"Is the next crash just around the corner?" is the question posed in an article by Peter Johnson last week on the Open Democracy website, while others warn that the seeds of the next crash are embedded in the rescue packages deployed by central banks and governments to try and deal with the present recession. There are also warnings that one of the most central instruments in place to attempt to deal with global warming – carbon trading – is badly contaminated with one of the dangerous cancers in the financial system which led to the 2008 crash.
Johnson wrote that Professor Nouriel Roubini of the Stern School of Business at New York University believes "we are already pumping up the next financial markets bubble, whose collapse will dwarf that of 2008". If he is correct, we face an unthinkable political and economic disaster.
Roubini, who predicted the 2008 crash in 2006, has been among the more prescient commentators on macro-economic trends. He recently argued that we are already pumping up the next, highly leveraged, asset price bubble.
Equity, oil, and commodity prices have risen sharply, far more than justified by economic reality.
Stock, bond and currency prices in emerging markets have increased by even greater proportions – a trend that is also detectable with the South African rand, which has spectacularly rose from a low of R11.80 to the dollar in October 2008, to R7.40 or there about at present.
Speculators at it again
With the very low interests rates maintained by the American Federal Reserve, speculators have been borrowing dollars and investing it in currencies and financial instruments in countries where the interest rates and yields are higher. While an investment bubble is created in the process, no or very little contribution is made to real productive economic activity.

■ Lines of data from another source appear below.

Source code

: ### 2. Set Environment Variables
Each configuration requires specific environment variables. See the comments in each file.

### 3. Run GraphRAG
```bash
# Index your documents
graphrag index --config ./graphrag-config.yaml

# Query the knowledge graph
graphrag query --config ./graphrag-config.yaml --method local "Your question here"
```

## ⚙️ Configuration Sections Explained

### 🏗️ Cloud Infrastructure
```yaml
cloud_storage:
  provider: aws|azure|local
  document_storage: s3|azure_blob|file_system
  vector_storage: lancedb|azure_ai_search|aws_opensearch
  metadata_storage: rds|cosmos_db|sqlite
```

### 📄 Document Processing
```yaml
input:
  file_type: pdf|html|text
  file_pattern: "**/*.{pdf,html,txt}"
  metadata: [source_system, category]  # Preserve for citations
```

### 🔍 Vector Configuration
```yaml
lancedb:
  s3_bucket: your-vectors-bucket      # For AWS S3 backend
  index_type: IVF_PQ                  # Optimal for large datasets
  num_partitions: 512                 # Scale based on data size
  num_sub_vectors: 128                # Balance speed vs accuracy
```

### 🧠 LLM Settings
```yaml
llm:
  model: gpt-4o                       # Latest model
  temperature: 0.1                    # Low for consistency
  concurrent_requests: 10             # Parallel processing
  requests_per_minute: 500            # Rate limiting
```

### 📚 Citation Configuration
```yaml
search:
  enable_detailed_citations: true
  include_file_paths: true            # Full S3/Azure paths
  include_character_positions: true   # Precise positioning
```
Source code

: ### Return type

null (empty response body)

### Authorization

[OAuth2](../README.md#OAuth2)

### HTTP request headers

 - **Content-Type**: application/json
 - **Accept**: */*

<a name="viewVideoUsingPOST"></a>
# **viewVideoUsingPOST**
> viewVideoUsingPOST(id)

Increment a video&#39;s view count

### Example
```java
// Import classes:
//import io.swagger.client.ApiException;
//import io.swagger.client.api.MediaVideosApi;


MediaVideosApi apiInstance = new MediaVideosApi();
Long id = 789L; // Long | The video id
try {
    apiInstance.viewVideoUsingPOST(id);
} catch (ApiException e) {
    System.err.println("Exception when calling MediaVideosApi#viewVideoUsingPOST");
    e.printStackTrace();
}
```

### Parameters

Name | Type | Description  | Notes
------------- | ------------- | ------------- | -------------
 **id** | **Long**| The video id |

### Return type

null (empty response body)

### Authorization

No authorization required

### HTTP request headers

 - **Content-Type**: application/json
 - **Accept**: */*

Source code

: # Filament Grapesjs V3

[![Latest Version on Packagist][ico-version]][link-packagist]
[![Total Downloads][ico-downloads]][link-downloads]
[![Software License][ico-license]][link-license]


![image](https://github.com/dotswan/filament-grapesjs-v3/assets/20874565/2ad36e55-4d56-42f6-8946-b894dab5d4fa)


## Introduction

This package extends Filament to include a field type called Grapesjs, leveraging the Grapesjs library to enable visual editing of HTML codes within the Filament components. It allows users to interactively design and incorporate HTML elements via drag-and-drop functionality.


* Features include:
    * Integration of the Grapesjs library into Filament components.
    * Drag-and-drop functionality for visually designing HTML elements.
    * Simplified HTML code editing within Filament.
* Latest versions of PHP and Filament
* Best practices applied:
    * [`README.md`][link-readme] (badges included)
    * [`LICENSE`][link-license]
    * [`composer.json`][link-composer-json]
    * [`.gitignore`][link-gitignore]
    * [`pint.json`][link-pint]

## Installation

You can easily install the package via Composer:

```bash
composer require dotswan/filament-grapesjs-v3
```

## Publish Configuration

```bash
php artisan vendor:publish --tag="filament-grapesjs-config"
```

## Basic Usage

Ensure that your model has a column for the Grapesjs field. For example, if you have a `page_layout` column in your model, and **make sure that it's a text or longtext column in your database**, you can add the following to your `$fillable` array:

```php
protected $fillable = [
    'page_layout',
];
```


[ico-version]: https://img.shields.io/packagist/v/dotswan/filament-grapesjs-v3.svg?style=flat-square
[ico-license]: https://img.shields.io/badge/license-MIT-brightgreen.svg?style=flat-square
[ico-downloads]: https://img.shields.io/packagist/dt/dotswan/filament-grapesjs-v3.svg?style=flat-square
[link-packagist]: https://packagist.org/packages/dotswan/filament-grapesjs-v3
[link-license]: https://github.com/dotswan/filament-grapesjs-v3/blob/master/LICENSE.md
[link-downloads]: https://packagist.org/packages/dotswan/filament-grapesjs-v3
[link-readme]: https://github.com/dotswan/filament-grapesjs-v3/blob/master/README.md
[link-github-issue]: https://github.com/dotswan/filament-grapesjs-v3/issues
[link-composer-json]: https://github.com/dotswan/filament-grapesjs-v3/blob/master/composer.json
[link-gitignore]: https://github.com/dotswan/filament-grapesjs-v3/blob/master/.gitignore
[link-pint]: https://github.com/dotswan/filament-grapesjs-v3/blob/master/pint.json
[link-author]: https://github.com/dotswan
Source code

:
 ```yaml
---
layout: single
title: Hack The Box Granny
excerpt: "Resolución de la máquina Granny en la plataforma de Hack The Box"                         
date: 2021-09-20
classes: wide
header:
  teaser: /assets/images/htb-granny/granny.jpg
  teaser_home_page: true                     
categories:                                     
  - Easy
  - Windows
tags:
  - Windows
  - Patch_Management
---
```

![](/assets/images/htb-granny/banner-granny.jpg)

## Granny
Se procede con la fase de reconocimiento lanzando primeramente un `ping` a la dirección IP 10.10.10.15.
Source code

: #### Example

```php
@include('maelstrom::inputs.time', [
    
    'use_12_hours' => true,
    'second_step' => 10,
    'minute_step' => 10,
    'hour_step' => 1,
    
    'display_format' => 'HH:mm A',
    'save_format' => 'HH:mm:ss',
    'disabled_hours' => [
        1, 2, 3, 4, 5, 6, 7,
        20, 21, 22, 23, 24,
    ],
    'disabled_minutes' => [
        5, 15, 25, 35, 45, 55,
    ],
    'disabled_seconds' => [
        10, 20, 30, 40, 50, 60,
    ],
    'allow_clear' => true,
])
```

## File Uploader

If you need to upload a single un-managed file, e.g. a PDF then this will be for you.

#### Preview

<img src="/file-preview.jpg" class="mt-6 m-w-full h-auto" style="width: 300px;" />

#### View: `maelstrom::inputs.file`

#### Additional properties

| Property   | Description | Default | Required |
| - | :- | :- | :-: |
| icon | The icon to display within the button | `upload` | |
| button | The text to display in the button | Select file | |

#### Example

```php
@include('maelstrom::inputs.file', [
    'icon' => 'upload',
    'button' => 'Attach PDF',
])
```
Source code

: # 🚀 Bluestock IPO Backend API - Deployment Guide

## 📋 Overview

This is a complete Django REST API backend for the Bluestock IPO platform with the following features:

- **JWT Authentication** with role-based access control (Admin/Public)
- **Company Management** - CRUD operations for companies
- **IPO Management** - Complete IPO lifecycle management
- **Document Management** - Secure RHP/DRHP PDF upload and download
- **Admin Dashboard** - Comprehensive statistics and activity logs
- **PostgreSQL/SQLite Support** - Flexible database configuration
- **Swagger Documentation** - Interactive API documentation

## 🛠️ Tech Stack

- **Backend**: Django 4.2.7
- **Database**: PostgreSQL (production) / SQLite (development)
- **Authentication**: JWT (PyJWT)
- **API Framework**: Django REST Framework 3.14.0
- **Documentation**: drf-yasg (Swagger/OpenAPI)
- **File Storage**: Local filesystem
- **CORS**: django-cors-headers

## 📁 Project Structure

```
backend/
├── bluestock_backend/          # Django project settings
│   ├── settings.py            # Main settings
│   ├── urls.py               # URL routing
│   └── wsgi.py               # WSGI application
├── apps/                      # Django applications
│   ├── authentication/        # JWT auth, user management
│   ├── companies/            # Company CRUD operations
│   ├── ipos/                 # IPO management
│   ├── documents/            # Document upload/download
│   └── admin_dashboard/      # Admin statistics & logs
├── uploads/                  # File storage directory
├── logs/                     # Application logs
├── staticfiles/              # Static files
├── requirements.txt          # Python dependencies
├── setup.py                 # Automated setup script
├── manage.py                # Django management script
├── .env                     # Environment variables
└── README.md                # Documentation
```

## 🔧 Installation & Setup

“At the same time, the US dollar has fallen, and US bond yields remain broadly low and stable. The eventual and inevitable bursting of this bubble will lead to an even bigger price crash than we saw in 2008; and the inability of the main participants to repay the borrowing that supports this market activity, will lead to wholesale institutional collapses.
“Now whilst the easy money and near-zero interest rates of government and central bank policy have contributed to this asset price surge, the really dangerous aspect, Roubini believes, is a highly leveraged speculation against the US dollar, referred to as a carry trade. This bears translation into layman’s terms, since if Roubini’s fears are realised, we’ll certainly hear more of it before long,” Johnson wrote.
Climate change
On the front of the fight against climate change, the environmental lobby group, Friends of the Earth (FoE), last week argued that the instrument of carbon trading could trigger a new financial crisis.
The group warned that banks and investors are packaging carbon credits into increasingly complex financial products similar to the derivative products devised by bankers, and which were blamed for contributing much to the 2008 collapse of financial markets.
Prof. Peter Rayner concludes in his foreword to the FoE’s critique of carbon trading, "A Dangerous Obsession" that: “Far from proving to be an economically efficient instrument, carbon trading and offsetting have been beset by inefficiency and, in places, corruption.”
What carbon markets effectively do, is to facilitate the right to pollute. They are enabled by limits on emission reductions for countries, industries and/or companies. If the limits are exceeded, those obliged to stay within their bounds may purchase carbon credits, thus offsetting their emissions output.
Global carbon trading could, over time, grow into a multi-trillion dollar market if next month’s round of talks in Copenhagen for a deal on global warming expands on the cap-and-trade system.
It is FoE's view that an expanded trading system would not be able to deliver required cuts quickly enough to avert climate catastrophe.
In a nutshell, a global carbon market risks a “double whammy of financial and environmental disaster”.